Os conflitos de convivência entre o jacaré e os demais personagens atuam de forma similar ao desenvolvimento da biofobia de André em seu isolamento na casa da mãe. Esses seres externos à consciência do narrador servem para acentuar a contrariedade e como marcadores das alterações causadas pelo intemperismo das circunstâncias a que ambos os protagonistas se submetem, ainda que involuntariamente.
No caso do jacaré, são detectáveis três momentos de transição principal que afetam diretamente a natureza e a dualidade de seus sentimentos no decorrer da narrativa memorialista, afinal, o uso metaficcional de se escrever um livro de memórias onde o narrador é também o escritor detentor das mesmas é não só a premissa da obra, mas também o indicativo do deslocamento para outra abordagem de entendimento da mesma a partir dos ambientes do esgoto e a cada vez mais distante rememoração do pântano. E logo adiante o ambiente busca uma universidade que coloca à prova as especulações e próprio existencialismo do protagonista.
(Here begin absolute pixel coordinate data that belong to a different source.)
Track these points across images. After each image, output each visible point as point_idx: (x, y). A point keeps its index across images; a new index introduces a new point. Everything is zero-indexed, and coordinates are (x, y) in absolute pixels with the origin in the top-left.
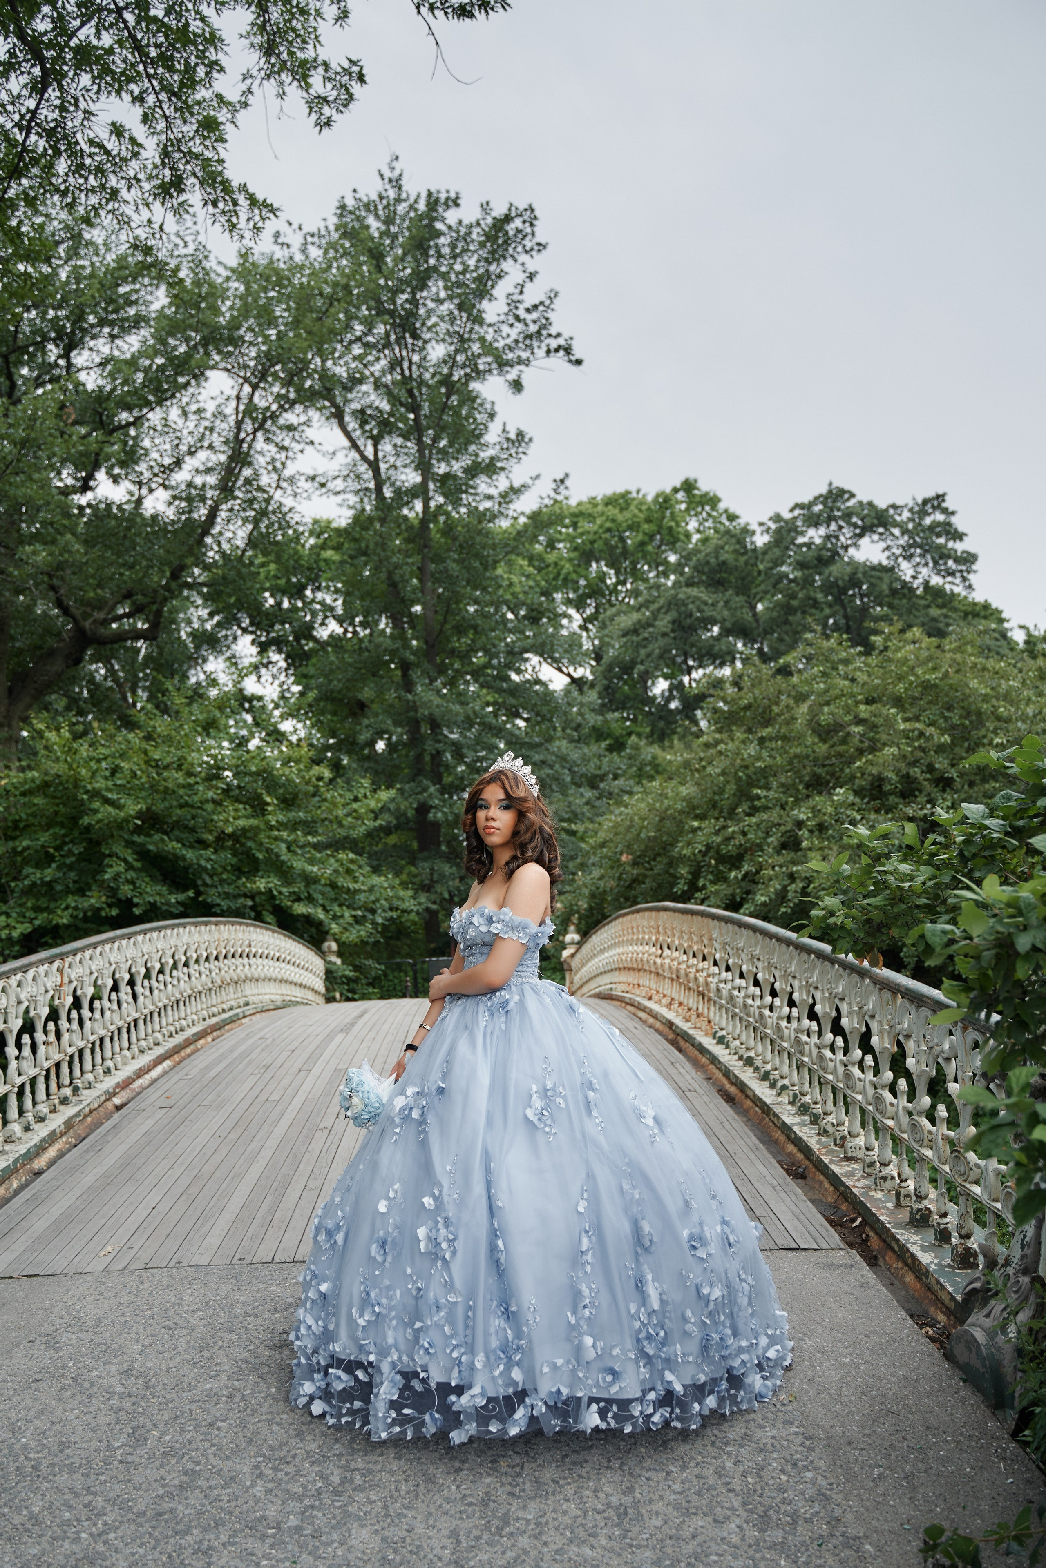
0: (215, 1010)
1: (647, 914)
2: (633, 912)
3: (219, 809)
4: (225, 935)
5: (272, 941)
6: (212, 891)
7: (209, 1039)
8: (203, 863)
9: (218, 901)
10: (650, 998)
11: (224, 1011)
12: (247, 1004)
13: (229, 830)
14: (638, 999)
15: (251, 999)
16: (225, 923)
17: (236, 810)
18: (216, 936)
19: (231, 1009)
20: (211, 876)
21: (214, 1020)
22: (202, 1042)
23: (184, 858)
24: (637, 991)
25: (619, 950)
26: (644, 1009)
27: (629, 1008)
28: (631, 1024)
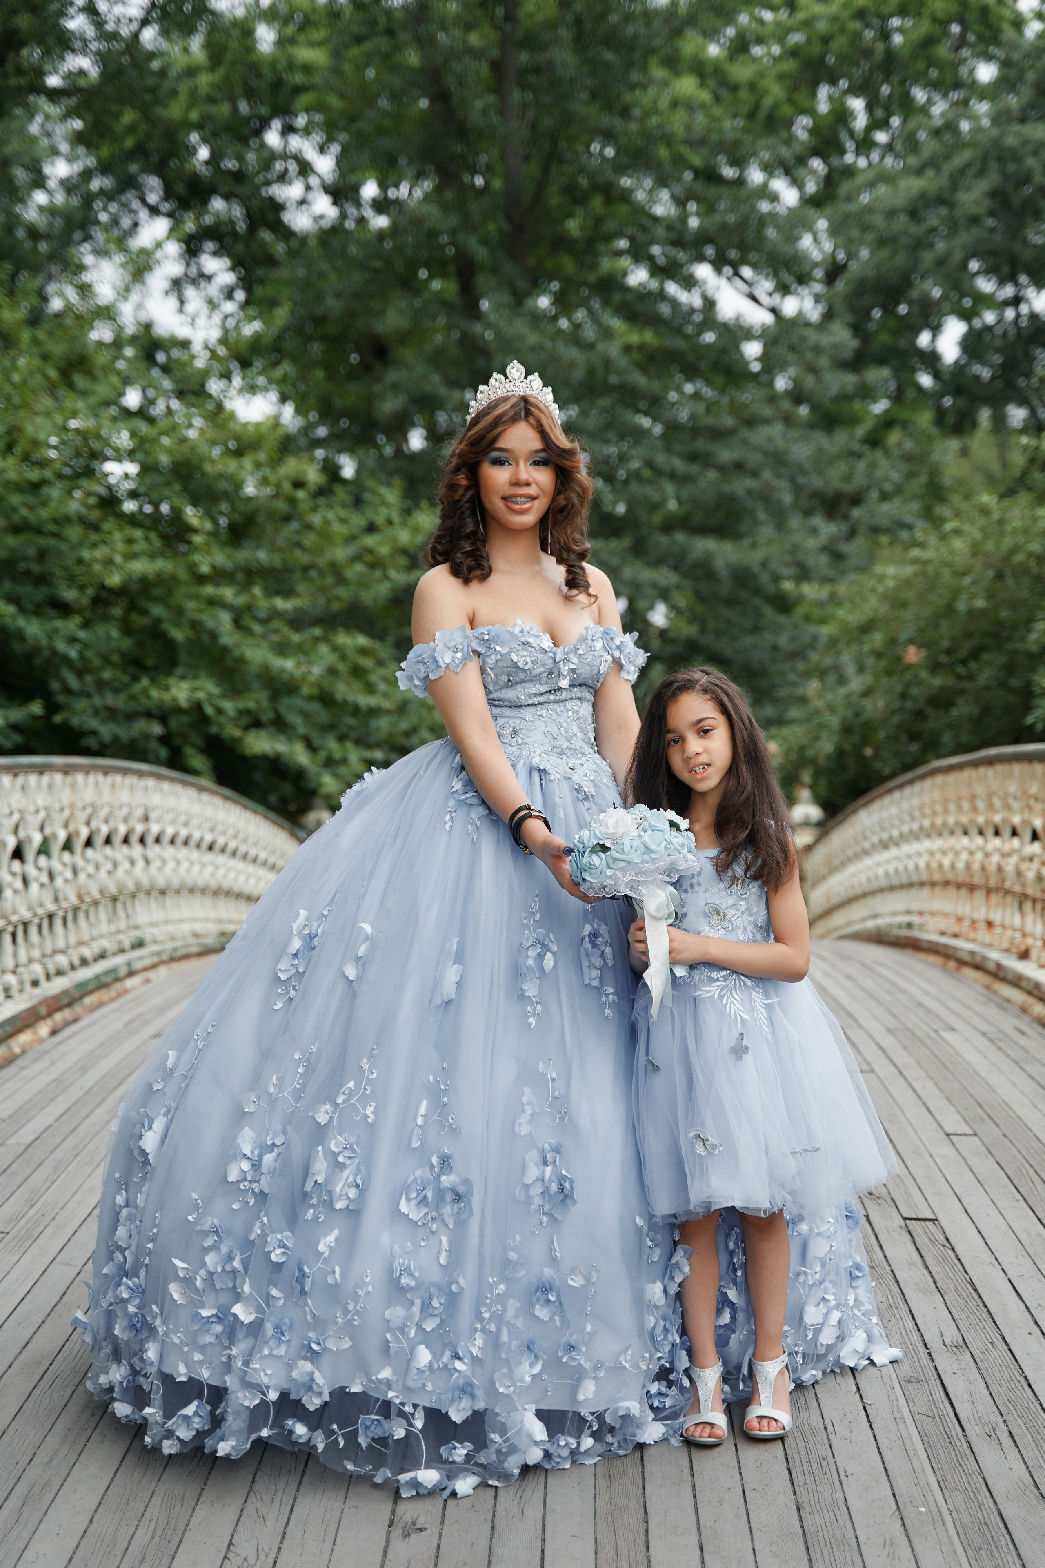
0: (62, 960)
1: (1017, 768)
2: (975, 764)
3: (94, 537)
4: (88, 795)
5: (196, 808)
6: (81, 704)
7: (44, 1029)
8: (61, 646)
9: (93, 724)
10: (1024, 955)
11: (84, 962)
12: (139, 944)
13: (114, 580)
14: (994, 955)
15: (148, 933)
16: (87, 770)
17: (130, 541)
18: (66, 797)
19: (102, 956)
20: (80, 674)
21: (59, 985)
22: (24, 1038)
23: (20, 635)
24: (983, 935)
25: (937, 844)
26: (1017, 981)
27: (970, 973)
28: (1007, 1022)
Destaca-se que a rápida análise das obras acima se deu através da observação da atmosfera psicológica das personagens e dos recursos textuais empregados pelo autor para o desenvolvimento e composição da mesma, apontando, desse modo, no corpo da trama, não só seus aspectos, mas também lançando-se um olhar para a própria narrativa contemporânea e a habilidade do escritor, algo destacado por : “Nazarian extrai excelentes observações das aspirações miúdas, e sua habilidade de narrar, a partir de banalidades, vem se aliando a uma potência criativa salutar”.
O comentário pode ser usado para justificar a razão de se ler o autor, chamando atenção ainda para observações pertinentes no tocante à ambiguidade, a qual, através de meios já citados, o autor nos induz ao final do romance. Não só ao final, pois dado o estado do narrador, consumido pelas drogas e por sentimentos perturbadores, não se sabe com certeza definir o limite entre a realidade e a imaginação doentia. Essa ambiguidade, que deixa a obra em aberto, é um dos elementos que permitem classificá-la como contemporânea.
Finalizando esta apresentação, reafirmamos a importância de conhecermos melhor a literatura brasileira contemporânea e suas principais vertentes bem como analisar os aspectos estético-formais que a caracterizam. Desse modo, o estudo dos romances de Santiago Nazarian torna-se vital para um maior conhecimento de nossa literatura e para uma abertura de percepção dos estudiosos da literatura que costuma destinar sempre uma maior atenção ao cânone literário brasileiro que chega até o Modernismo, não revelando a mesma atenção com a literatura produzida nos dias atuais, principalmente após a virada do milênio.
4. Considerações finais
Ao contemplar uma investigação acerca da produção literária de um dos escritores que alcançou reconhecido destaque dentre os contemporâneos de sua geração, é também reconhecida uma imagem de um dos referidos aspectos estético-formais que compõem o processo de territorialização da obra contemporânea objeto deste trabalho.
Assim, é verificável a existência de elementos que contemplam a caracterização de um aspecto de desenvolvimento que se associa a uma visão mais esclarecedora acerca dos elementos constituintes que podem ser encontrados dentro da obra literária contemporânea. Podemos sugerir a abertura de um leque de investigações sobre a possibilidade através do produto literário como meio de mapeamento do ambiente de sua produção e referência, considerando os limites existentes na obra e aliando tais discussões aos registros que vem sendo construídos com pesquisas relacionadas ao desenvolvimento do tema.
O apanhado das três obras de Santiago Nazarian aqui dispostas bem como das situações descritas no decorrer delas nos proporcionam um observatório de algumas práticas do fazer literário na atualidade, facilitando assim uma melhor compreensão das mesmas. Contudo a pesquisa não se encerra apenas em buscar promover essas relações existentes nesse modo de fazer literatura, encontrando também a possibilidade da abertura para diálogos e investigações acerca do assunto.